Entre esses pensadores lembrados por Schweitzer na sua crítica, alguns emprestavam maior significado à disposição ética do indivíduo, outros ao bem da sociedade. Todos, porém, uniam a Ética da personalidade ética com aquela do Utilitarismo, sem considerar uma unidade maior que as pudesse unir. Por essa razão, os textos nos quais tratavam dos fundamentos do Ético seriam sempre os menos claros e menos vitais de suas obras. Tinha-se a impressão de que procuravam abandonar tão logo quanto possíveis tais reflexões, passando para exposições de cunho histórico ou ao tratamento de questões da prática ética. Quando, porém, tratavam da prática, deixavam perceber a insuficiência dos fundamentos. Uma real elucidação e aprofundamento do conceito do Ético não seriam encontrados nas suas obras.


Pontes entre a ética individual e a social e o auto-aperfeiçoamento


Schweitzer lembra que essa Ética de mediação ou de estabelecimento de pontes entre a Ética individual e a social já tinha sido criticada por vários pensadores, entre êles Hermann Cohen (1842-) e Wilhelm Hermann (1846-1922). Na França, um de seus críticos fora Charles Renouvier (Science de la morale, 1869). Nos países anglofones, A. Schweitzer cita os sucessores dos Intuicionistas, tais como James Martineau (1805-1900), F. H. Bradley (1846-), Th. H. Green (1836-1882), Simon Laurie (1829-1909) e o filósofo escocês James Seth (1860-1925).

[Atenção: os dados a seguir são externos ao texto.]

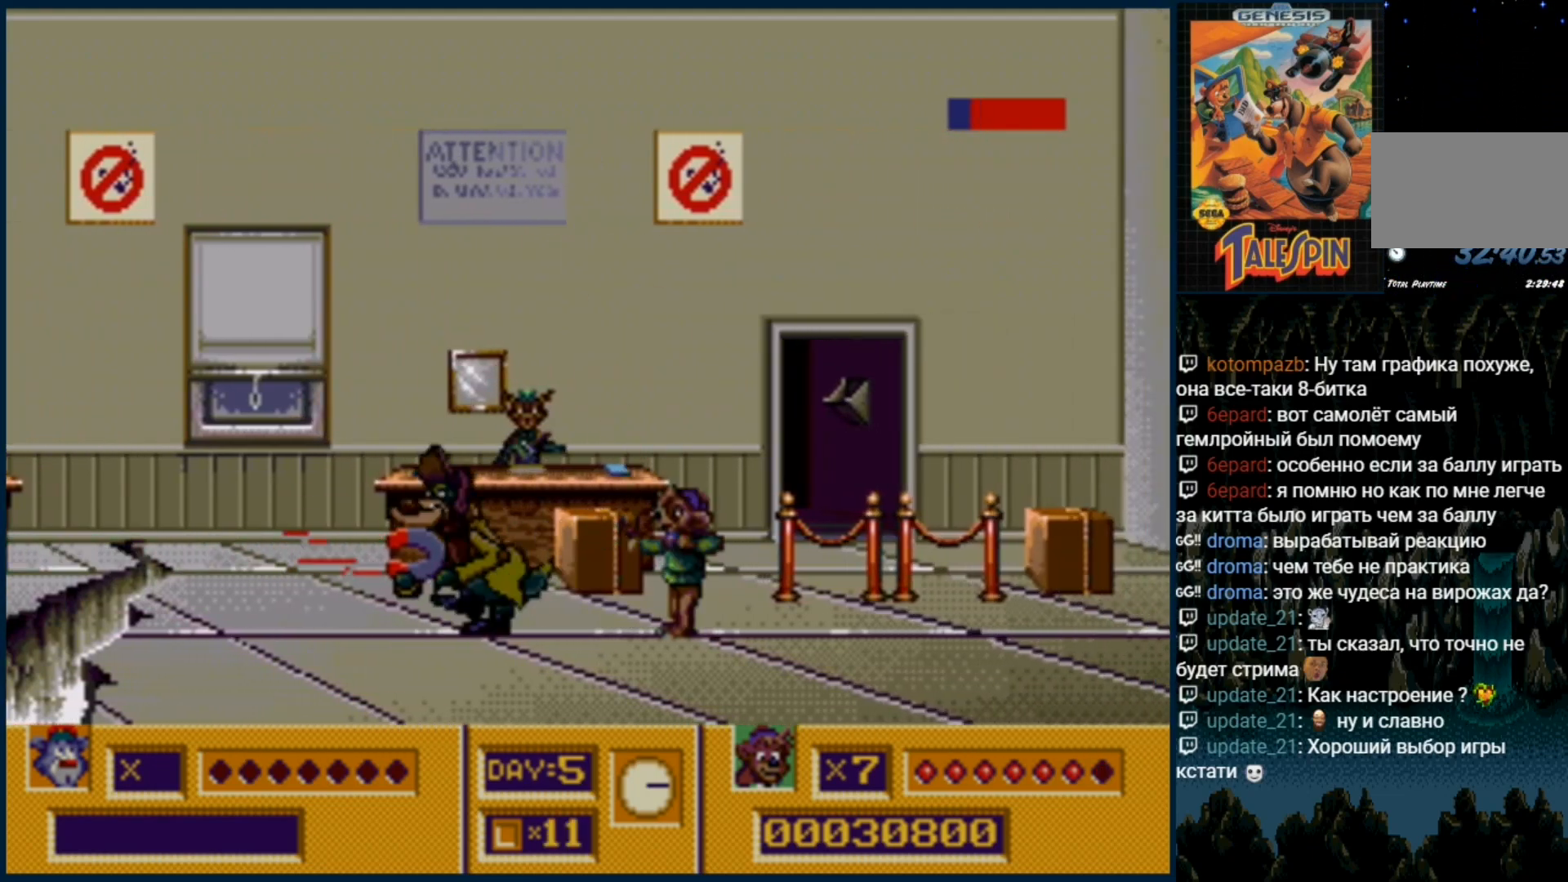
{"dt_ms": 500, "buttons": ["B"], "events": [[67, "B", "down"], [133, "B", "up"], [200, "B", "down"], [283, "B", "up"], [367, "B", "down"], [417, "B", "up"], [500, "B", "down"]]}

Esses, porém, também não teriam evitado derivar a Ética tanto da disposição ética do homem quanto das exigências da sociedade: a Ética seria produzida pela Personalidade ética, ou seja, pelo indivíduo que sai de si e trabalha para o bem do Todo. Martineau, Green, Bradley, Laurie e Seth teriam procurado chegar a uma Ética unificada partindo da necessidade individual de auto-aperfeiçoamento. Entre êles, James Martineau se aproximaria dos pensadores éticos de Cambridge do século XVIII, segundo os quais o homem traria em si o ideal da perfeição inculcado pelo Criador. Outros pensadores mostravam mais uma influência de J. G. Fichte (1762-1814).

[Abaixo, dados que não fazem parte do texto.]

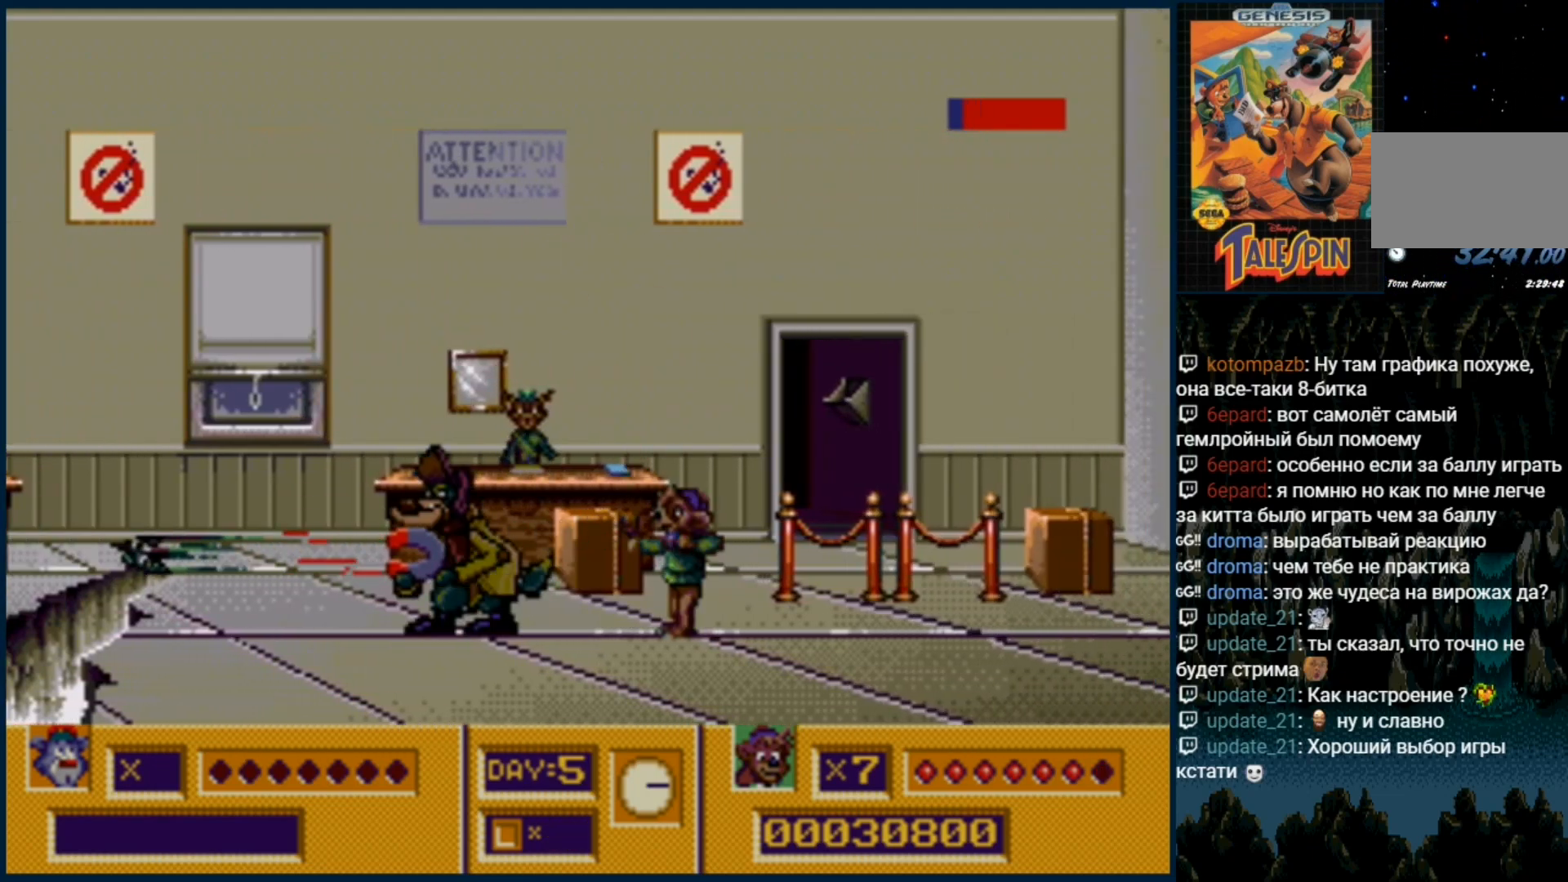
{"dt_ms": 500, "buttons": ["DPAD_RIGHT"], "events": [[83, "B", "up"], [100, "B", "down"], [183, "B", "up"], [233, "DPAD_RIGHT", "down"]]}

O Ético estaria fundamentado na idéia de que o homem se compreende como personalidade atuante, procurando alcançar uma comunidade com o Espírito. Th. H. Green basearia nesse sentido o relacionamento entre Cultura e Ética, afirmando que todo o desenvolvimento da ação humana, em particular o aperfeiçoamento político e social, ganharia significado apenas se contribuisse para um maior aperfeiçoamento interior dos indivíduos. Na América, representante dessa concepção de uma Ética do aperfeiçoamento espiritual teria sido Josias Royce (1855-1916).


Para A. Schweitzer, a concepção desses pensadores que derivavam toda a Ética do aperfeiçoamento pessoal, ou seja de uma necessidade interna, representaria, de fato, uma Ética viva. Esses pensadores teriam ido tão longe nas suas reflexões que compreendiam a Ética como uma afirmatividade elevada da vida, constituída pelo vir de encontro à ação do Espírito no homem. Aproximar-se-iam da mística da ação de J. G. Fichte. Uma questão que permanecia em aberto, porém, seria a de como uma afirmatividade da vida levaria a um ato que estaria em oposição ao que acontece no mundo. Esse pensamento concebe a afirmatividade de vida como dedicação de si, ou seja, como afirmatividade de vida que atua na negação da vida. Aqui residiria um paradoxo: porque o homem precisaria ser diferente do mundo para estar em harmonia com o Espírito que atua no mundo?


Ética e Filosofia Natural


Schweitzer insere outros pensadores nessas suas considerações, dedicando particular atenção a dois filósofos franceses (op.cit. 181 ss.). Uma conceituação de Ética como superior afirmação da vida marcava o pensamento de Alfred Fouillée (1838-1913) e Jean Marie Guyau (1854-1888). O primeiro era autor de uma Critique des systèmes de morale contemporaine (1883); Evolutionisme des idées-forces (1890) e La morale des idées-forces (1907); o segundo, seu discípulo, publicara La morale anglaise contemporaine (1879), Esquisse d‘une morale sans obligation ni sanction (1885) e L‘irreligion de l‘avenir (1886).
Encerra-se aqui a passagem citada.